Sunday, December 6, 2009

Grist to be ground

Lots of work and little play seem to be the norm here right now. It's still hard at times to believe/digest we've brought down/replicated Corporate America down here. That sort of contact with the outside world always strikes me as surreal, at the very least. Away from work the perhaps-now-named band is going well. We added several new songs over the last week, and only have 2-3 more new ones to work on between now and New Year's Eve. Here are some pics:

Transmission cable junction for the VLF beacon-we swapped connectors covered up right near the "T" of the wooden support:

Main entrance from outside of Dome:

Empty innards of the Dome-demolition begins shortly:

Exterior of Sky Lab, which I never got to go into, also to be demolished soon:


"Mental bearing (calmness), not skill, is the sign of a matured samurai. A Samurai therefore should neither be pompous nor arrogant."
~Tsukahara Bokuden

Wednesday, December 2, 2009

Full Tasking

I had a decent (working) holiday weekend. I did eventually get some dinner for Thanksgiving, but that was after I spent 2 hours in the gym by myself working out. The dancing and party after the meal was pretty tame, by Pole standards.
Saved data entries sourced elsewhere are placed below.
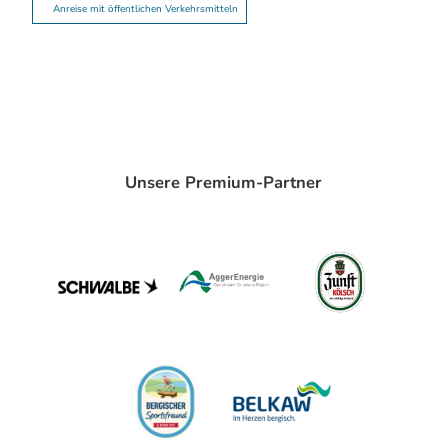
Anreise mit öffentlichen Verkehrsmitteln
Unsere Premium-Partner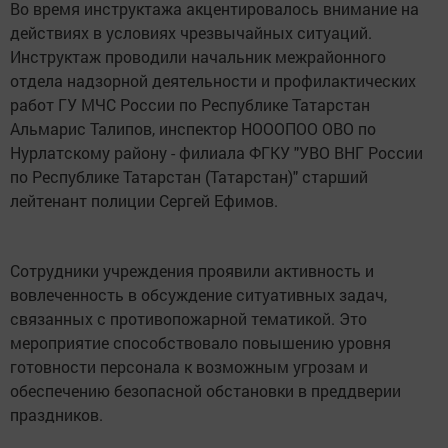
Во время инструктажа акцентировалось внимание на
действиях в условиях чрезвычайных ситуаций.
Инструктаж проводили начальник межрайонного
отдела надзорной деятельности и профилактических
работ ГУ МЧС России по Республике Татарстан
Альмарис Талипов, инспектор НОООПОО ОВО по
Нурлатскому району - филиала ФГКУ "УВО ВНГ России
по Республике Татарстан (Татарстан)" старший
лейтенант полиции Сергей Ефимов.
Сотрудники учреждения проявили активность и
вовлеченность в обсуждение ситуативных задач,
связанных с противопожарной тематикой. Это
мероприятие способствовало повышению уровня
готовности персонала к возможным угрозам и
обеспечению безопасной обстановки в преддверии
праздников.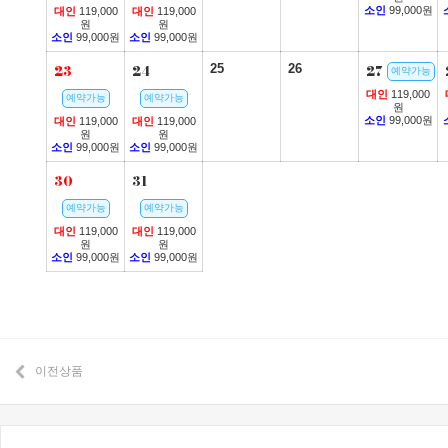
소인
99,000원
대인
119,000
대인
119,000
원
원
소인
99,000원
소인
99,000원
23
24
25
26
27
예약가능
대인
119,000
예약가능
예약가능
원
소인
99,000원
대인
119,000
대인
119,000
원
원
소인
99,000원
소인
99,000원
30
31
예약가능
예약가능
대인
119,000
대인
119,000
원
원
소인
99,000원
소인
99,000원
이전상품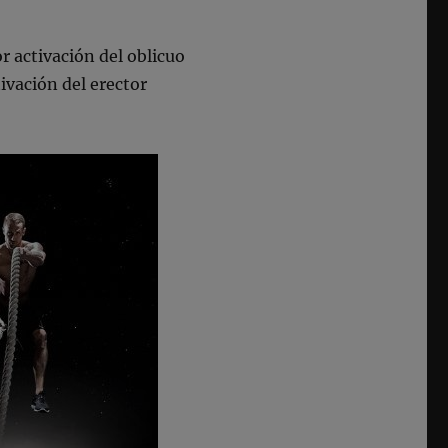
r activación del oblicuo
ivación del erector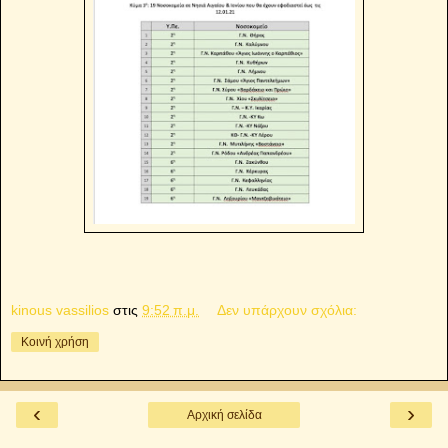
kinous vassilios
στις
9:52 π.μ.
Δεν υπάρχουν σχόλια:
Κοινή χρήση
‹
›
Αρχική σελίδα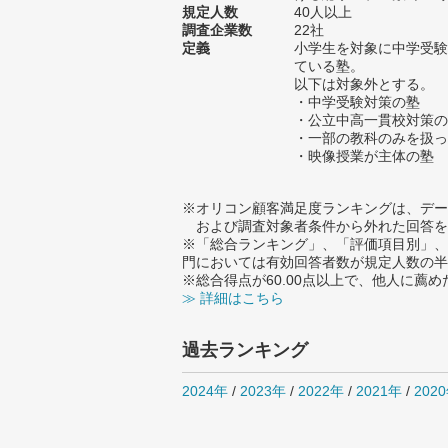
規定人数
40人以上
調査企業数
22社
定義
小学生を対象に中学受験
ている塾。
以下は対象外とする。
・中学受験対策の塾
・公立中高一貫校対策の
・一部の教科のみを扱っ
・映像授業が主体の塾
※オリコン顧客満足度ランキングは、デー
および調査対象者条件から外れた回答を
※「総合ランキング」、「評価項目別」、
門においては有効回答者数が規定人数の半
※総合得点が60.00点以上で、他人に
≫ 詳細はこちら
過去ランキング
2024年
/
2023年
/
2022年
/
2021年
/
202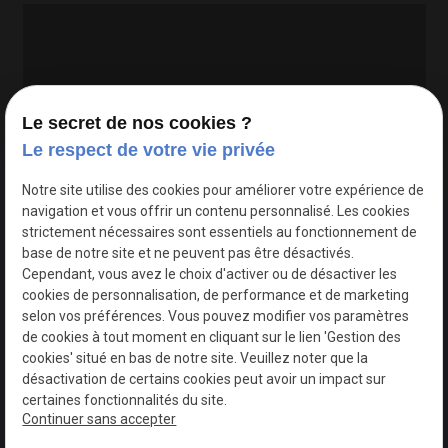
Le secret de nos cookies ?
Le respect de votre vie privée
Google Maps Search API est désactivé.
Autoriser
Notre site utilise des cookies pour améliorer votre expérience de
navigation et vous offrir un contenu personnalisé. Les cookies
strictement nécessaires sont essentiels au fonctionnement de
base de notre site et ne peuvent pas être désactivés.
Cependant, vous avez le choix d'activer ou de désactiver les
cookies de personnalisation, de performance et de marketing
selon vos préférences. Vous pouvez modifier vos paramètres
de cookies à tout moment en cliquant sur le lien 'Gestion des
cookies' situé en bas de notre site. Veuillez noter que la
désactivation de certains cookies peut avoir un impact sur
certaines fonctionnalités du site.
Continuer sans accepter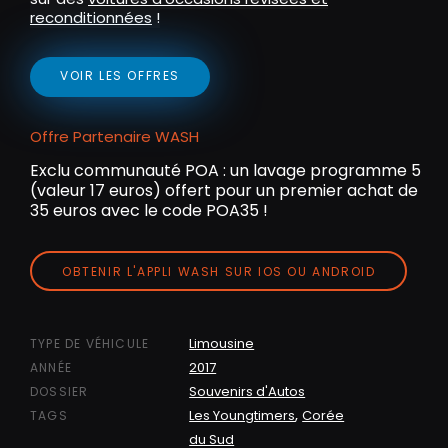
reconditionnées
!
VOIR LES OFFRES
Offre Partenaire WASH
Exclu communauté POA : un lavage programme 5
(valeur 17 euros) offert pour un premier achat de
35 euros avec le code POA35 !
OBTENIR L'APPLI WASH SUR IOS OU ANDROID
Limousine
TYPE DE VÉHICULE
2017
ANNÉE
Souvenirs d'Autos
DOSSIER
,
Les Youngtimers
Corée
TAGS
du Sud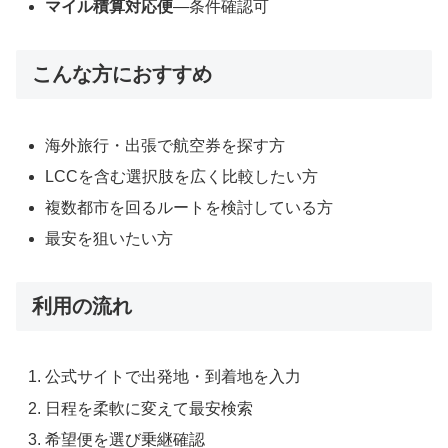
マイル積算対応便
―条件確認可
こんな方におすすめ
海外旅行・出張で航空券を探す方
LCCを含む選択肢を広く比較したい方
複数都市を回るルートを検討している方
最安を狙いたい方
利用の流れ
公式サイトで出発地・到着地を入力
日程を柔軟に変えて最安検索
希望便を選び乗継確認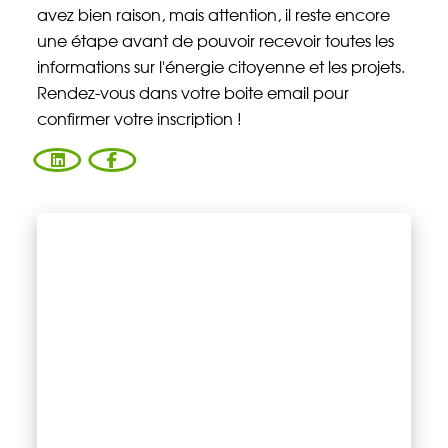
avez bien raison, mais attention, il reste encore
Énergie Partagée accompagne les initiatives
une étape avant de pouvoir recevoir toutes les
de production d'énergie renouvelable qui
associent les habitants et acteurs de leur
informations sur l'énergie citoyenne et les projets.
territoire.
Rendez-vous dans votre boite email pour
confirmer votre inscription !
ABONNEZ-VOUS À NOS NEWSLETTERS
Court-circuit
EnRoute
Chaque mois, suivez l'actualité pour bien
comprendre les enjeux de l'énergie citoyenne, et
découvrez les nouveaux projets !
Votre email
Valider l'inscrip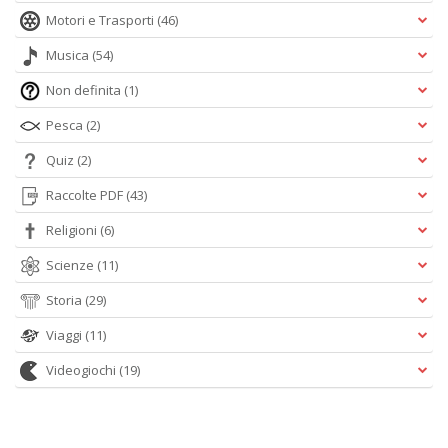
Motori e Trasporti
(46)
Musica
(54)
Non definita
(1)
Pesca
(2)
Quiz
(2)
Raccolte PDF
(43)
Religioni
(6)
Scienze
(11)
Storia
(29)
Viaggi
(11)
Videogiochi
(19)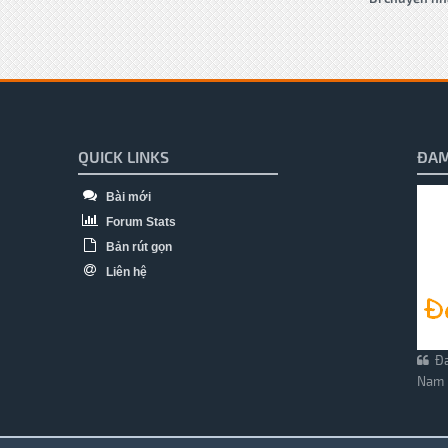
QUICK LINKS
ĐAM
Bài mới
Forum Stats
Bản rút gọn
Liên hệ
Đa
Nam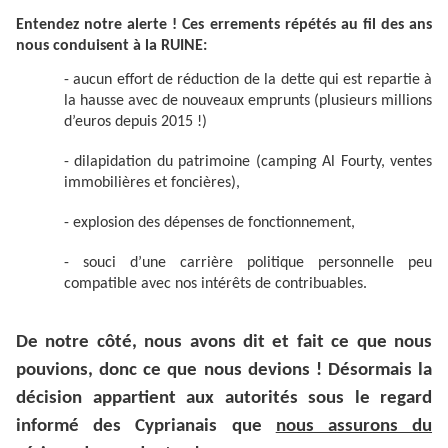
Entendez notre alerte ! Ces errements répétés au fil des ans
nous conduisent à la RUINE:
- aucun effort de réduction de la dette qui est repartie à
la hausse avec de nouveaux emprunts (plusieurs millions
d’euros depuis 2015 !)
- dilapidation du patrimoine (camping Al Fourty, ventes
immobilières et foncières),
- explosion des dépenses de fonctionnement,
- souci d’une carrière politique personnelle peu
compatible avec nos intérêts de contribuables.
De notre côté, nous avons dit et fait ce que nous
pouvions, donc ce que nous devions !
Désormais la
décision appartient aux autorités sous le regard
informé des Cyprianais que
nous assurons du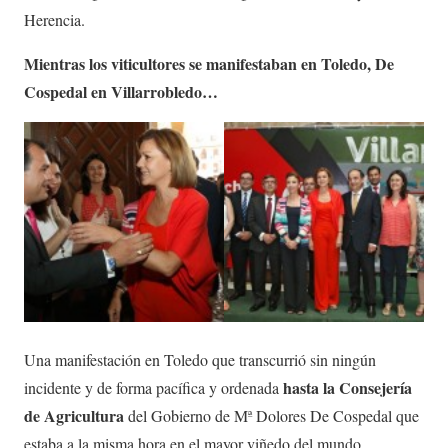
Herencia.
Mientras los viticultores se manifestaban en Toledo, De
Cospedal en Villarrobledo…
Una manifestación en Toledo que transcurrió sin ningún
hasta la Consejería
incidente y de forma pacífica y ordenada
de Agricultura
del Gobierno de Mª Dolores De Cospedal que
estaba a la misma hora en el mayor viñedo del mundo,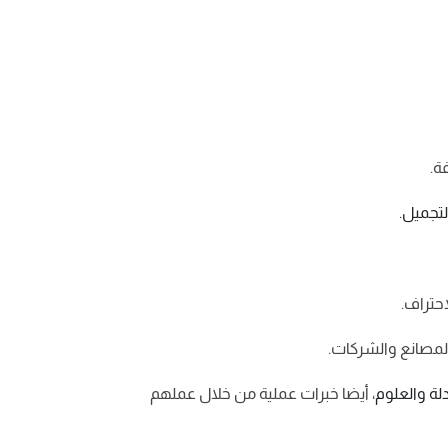
تجميل
.
حتراف.
المصانع والشركات.
لة والعلوم
، أيضا خبرات عملية من خلال عملهم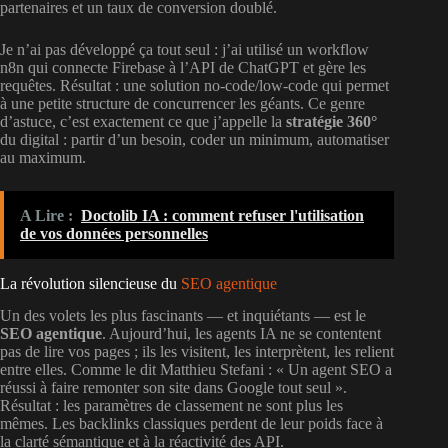
partenaires et un taux de conversion doublé.
Je n’ai pas développé ça tout seul : j’ai utilisé un workflow
n8n qui connecte Firebase à l’API de ChatGPT et gère les
requêtes. Résultat : une solution no-code/low-code qui permet
à une petite structure de concurrencer les géants. Ce genre
d’astuce, c’est exactement ce que j’appelle la
stratégie 360°
du digital : partir d’un besoin, coder un minimum, automatiser
au maximum.
A Lire :
Doctolib IA : comment refuser l'utilisation
de vos données personnelles
La révolution silencieuse du
SEO agentique
Un des volets les plus fascinants — et inquiétants — est le
SEO agentique
. Aujourd’hui, les agents IA ne se contentent
pas de lire vos pages ; ils les visitent, les interprètent, les relient
entre elles. Comme le dit Matthieu Stefani : « Un agent SEO a
réussi à faire remonter son site dans Google tout seul ».
Résultat : les paramètres de classement ne sont plus les
mêmes. Les backlinks classiques perdent de leur poids face à
la clarté sémantique et à la réactivité des API.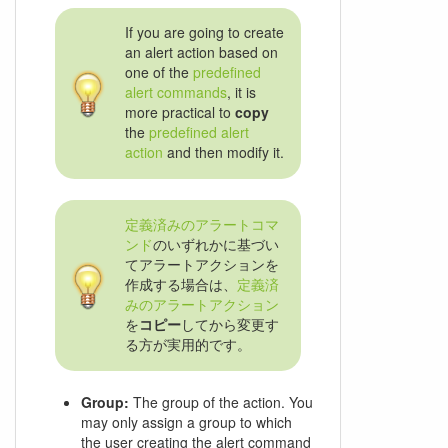
If you are going to create
an alert action based on
one of the
predefined
alert commands
, it is
more practical to
copy
the
predefined alert
action
and then modify it.
定義済みのアラートコマ
ンド
のいずれかに基づい
てアラートアクションを
作成する場合は、
定義済
みのアラートアクション
を
コピー
してから変更す
る方が実用的です。
Group:
The group of the action. You
may only assign a group to which
the user creating the alert command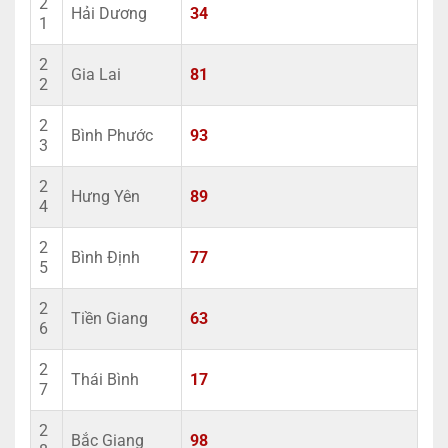
2
Hải Dương
34
1
2
Gia Lai
81
2
2
Bình Phước
93
3
2
Hưng Yên
89
4
2
Bình Định
77
5
2
Tiền Giang
63
6
2
Thái Bình
17
7
2
Bắc Giang
98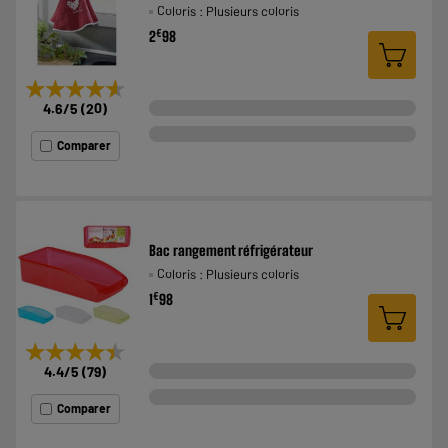
Coloris : Plusieurs coloris
€
2
98
★★★★★
★★★★★
4.6
/5
(
20
)
Comparer
Bac rangement réfrigérateur
Coloris : Plusieurs coloris
€
1
98
★★★★★
★★★★★
4.4
/5
(
79
)
Comparer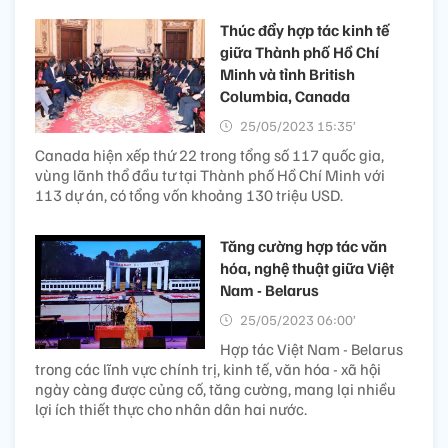
Thúc đẩy hợp tác kinh tế
giữa Thành phố Hồ Chí
Minh và tỉnh British
Columbia, Canada
25/05/2023 15:35’
Canada hiện xếp thứ 22 trong tổng số 117 quốc gia,
vùng lãnh thổ đầu tư tại Thành phố Hồ Chí Minh với
113 dự án, có tổng vốn khoảng 130 triệu USD.
Tăng cường hợp tác văn
hóa, nghệ thuật giữa Việt
Nam - Belarus
25/05/2023 06:00’
Hợp tác Việt Nam - Belarus
trong các lĩnh vực chính trị, kinh tế, văn hóa - xã hội
ngày càng được củng cố, tăng cường, mang lại nhiều
lợi ích thiết thực cho nhân dân hai nước.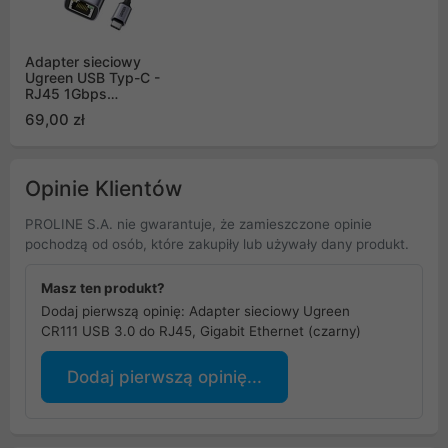
Adapter sieciowy
Ugreen USB Typ-C -
RJ45 1Gbps
(1000Mbps) szary
69,00 zł
(40322 CM483)
Opinie Klientów
PROLINE S.A. nie gwarantuje, że zamieszczone opinie
pochodzą od osób, które zakupiły lub używały dany produkt.
Masz ten produkt?
Dodaj pierwszą opinię: Adapter sieciowy Ugreen
CR111 USB 3.0 do RJ45, Gigabit Ethernet (czarny)
Dodaj pierwszą opinię...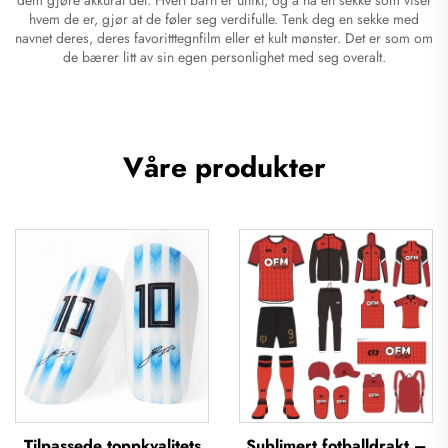
hvem de er, gjør at de føler seg verdifulle. Tenk deg en sekke med
navnet deres, deres favoritttegnfilm eller et kult mønster. Det er som om
de bærer litt av sin egen personlighet med seg overalt.
Våre produkter
Tilpassede toppkvalitets
Sublimert fotballdrakt –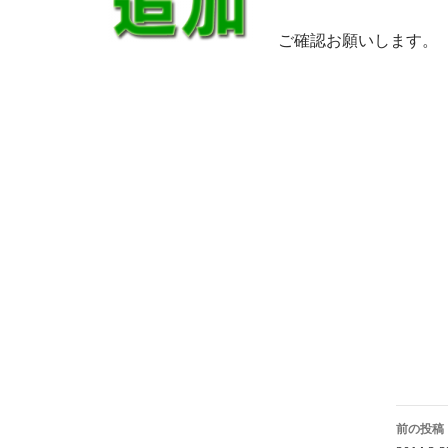
ご確認お願いします。
投
前の投稿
I've had a busy week thus far, with yesterday morning finding me and a grantee out in the field replacing power transmission line connectors and swapping out a transformer for the VLF beacon's 7-km antenna. There are a lot of things going on at once, and nobody seems to be able to be definite with their schedules. The one constant you always have to deal with down here, at least in this position, is that everybody else's schedules trump yours. I guess it's just easier that way, for them. Regardless, there's no changing that phenomenon, so you just have to roll with the punches.

The fire brigade will be having a couple weeks of stepped-up training tempo, so I have been and will be spending a lot more time on top of everything else preparing and executing those training sessions. If doing this again a second year doesn't prove I'm an altruist then I don't know what would. Monday afternoon we had a drill out at the IceCube drill camp, which went well, though there wasn't much for the fire brigade to do.

Last night I co-hosted a trivia event, which was pretty fun. The questions I used were ones I'd written back in the summer of 07-08. My categories were "Islands" and "Box Office Disasters".

Anyhow, duty calls.

"We must free ourselves of the hope that the sea will ever rest. We must learn to sail in high winds."